5. The engineered DNAzyme molecular machine according to claim 1, characterized in that, The aptamers that recognize proteins highly expressed in tumor cells include one of the following: MUC1 aptamer, PD-L1 aptamer, or EGFR aptamer.
6. The engineered DNAzyme molecular machine according to claim 1, characterized in that, The three DNA strands of the first strand are as follows: Chain 1: Cholesteryl-CCCTAACCCTAACCCTAACCCATAGTTTCTCCGAGCCGGTCGAAACTTCTCTACCTGCAA; Chain 2: GCAGTTGATCCTTTGGATACCCTGGTTGCAGGTAGAGAAGTrAGGAAACTAT; Chain 3: GTT AGTGTTAGTGTT AG-Cholesteryl.
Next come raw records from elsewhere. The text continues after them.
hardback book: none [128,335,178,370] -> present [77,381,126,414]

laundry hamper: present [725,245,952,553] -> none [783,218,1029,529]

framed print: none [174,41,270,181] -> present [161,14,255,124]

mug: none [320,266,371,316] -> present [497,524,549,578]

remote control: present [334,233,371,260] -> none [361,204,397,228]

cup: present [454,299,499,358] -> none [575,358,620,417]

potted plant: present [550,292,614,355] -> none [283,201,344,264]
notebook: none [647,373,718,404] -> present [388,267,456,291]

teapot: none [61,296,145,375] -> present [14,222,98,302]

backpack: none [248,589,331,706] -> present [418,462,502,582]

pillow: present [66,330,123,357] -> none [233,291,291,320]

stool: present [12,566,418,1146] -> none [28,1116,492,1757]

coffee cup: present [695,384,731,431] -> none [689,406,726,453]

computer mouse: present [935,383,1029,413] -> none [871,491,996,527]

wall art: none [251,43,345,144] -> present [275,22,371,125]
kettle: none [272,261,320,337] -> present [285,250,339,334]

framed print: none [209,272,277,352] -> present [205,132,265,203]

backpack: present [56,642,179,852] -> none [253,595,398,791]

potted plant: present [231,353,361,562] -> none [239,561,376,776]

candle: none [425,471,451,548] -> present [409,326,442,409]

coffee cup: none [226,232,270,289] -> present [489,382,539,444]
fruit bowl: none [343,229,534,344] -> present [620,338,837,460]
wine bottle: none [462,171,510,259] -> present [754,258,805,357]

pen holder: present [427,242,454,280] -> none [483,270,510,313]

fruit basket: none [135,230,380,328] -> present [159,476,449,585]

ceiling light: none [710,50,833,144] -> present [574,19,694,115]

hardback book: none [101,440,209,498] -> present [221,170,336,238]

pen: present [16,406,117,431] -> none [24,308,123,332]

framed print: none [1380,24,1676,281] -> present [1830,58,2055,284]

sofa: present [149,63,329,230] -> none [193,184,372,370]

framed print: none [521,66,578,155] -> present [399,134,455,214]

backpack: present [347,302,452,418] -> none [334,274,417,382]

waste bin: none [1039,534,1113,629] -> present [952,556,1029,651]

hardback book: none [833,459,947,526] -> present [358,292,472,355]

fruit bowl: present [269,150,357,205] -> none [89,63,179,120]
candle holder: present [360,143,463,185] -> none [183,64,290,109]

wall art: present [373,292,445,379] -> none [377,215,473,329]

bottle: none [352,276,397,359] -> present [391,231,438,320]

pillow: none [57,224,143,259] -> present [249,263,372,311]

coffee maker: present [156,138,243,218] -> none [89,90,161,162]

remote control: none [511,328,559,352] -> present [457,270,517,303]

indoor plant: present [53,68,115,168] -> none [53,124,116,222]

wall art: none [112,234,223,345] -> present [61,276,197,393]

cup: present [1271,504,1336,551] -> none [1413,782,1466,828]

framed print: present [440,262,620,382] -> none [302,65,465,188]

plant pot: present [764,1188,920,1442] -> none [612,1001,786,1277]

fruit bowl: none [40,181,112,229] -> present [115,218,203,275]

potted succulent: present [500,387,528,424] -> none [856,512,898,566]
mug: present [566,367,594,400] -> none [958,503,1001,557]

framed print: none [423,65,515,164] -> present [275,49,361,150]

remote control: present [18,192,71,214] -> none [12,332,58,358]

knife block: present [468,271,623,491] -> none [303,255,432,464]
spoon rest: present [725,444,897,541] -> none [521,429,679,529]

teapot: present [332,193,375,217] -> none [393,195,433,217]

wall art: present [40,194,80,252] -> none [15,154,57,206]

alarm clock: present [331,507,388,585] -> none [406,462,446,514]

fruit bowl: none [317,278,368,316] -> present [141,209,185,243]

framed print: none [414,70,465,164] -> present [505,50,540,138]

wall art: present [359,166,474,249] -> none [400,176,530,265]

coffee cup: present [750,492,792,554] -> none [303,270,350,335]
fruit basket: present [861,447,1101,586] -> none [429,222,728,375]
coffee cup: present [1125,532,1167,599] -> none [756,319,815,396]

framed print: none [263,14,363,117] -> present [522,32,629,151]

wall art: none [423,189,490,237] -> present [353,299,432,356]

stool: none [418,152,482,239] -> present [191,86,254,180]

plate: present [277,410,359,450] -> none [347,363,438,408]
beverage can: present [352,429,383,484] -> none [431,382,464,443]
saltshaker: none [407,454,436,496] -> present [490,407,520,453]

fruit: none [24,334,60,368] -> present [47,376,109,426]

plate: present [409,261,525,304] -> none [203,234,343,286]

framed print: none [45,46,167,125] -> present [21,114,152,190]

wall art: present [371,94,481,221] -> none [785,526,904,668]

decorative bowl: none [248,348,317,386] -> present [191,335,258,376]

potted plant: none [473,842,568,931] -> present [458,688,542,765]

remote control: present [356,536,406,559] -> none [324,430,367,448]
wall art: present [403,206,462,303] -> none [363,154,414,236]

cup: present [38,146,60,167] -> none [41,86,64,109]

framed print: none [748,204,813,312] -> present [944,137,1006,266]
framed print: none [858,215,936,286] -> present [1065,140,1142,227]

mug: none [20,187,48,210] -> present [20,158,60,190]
7. The engineered DNAzyme molecular machine according to claim 1, characterized in that, Chains 4 and 5 also include fluorescent groups.
8. The engineered DNAzyme molecular machine according to claim 1, characterized in that, The mitochondrial targeting peptide includes one of R8: NH2-(Arg)8-CONH2 or Fmoc-FFFGKsuccG-COOH.
9. The engineered DNAzyme molecular machine according to claim 1, characterized in that, The two DNA strands of the second strand are as follows: Chain 4: R8-ATAGTTTCTCCGAGCCGGTCGAAACTTCTCTACCTGCAA; Chain 5: R8-TTGCAGGTAGAGAAGTrAGGAAACTAT.
10. The use of the engineered DNAzyme molecular machine according to any one of claims 1-9 in the preparation of antitumor drugs.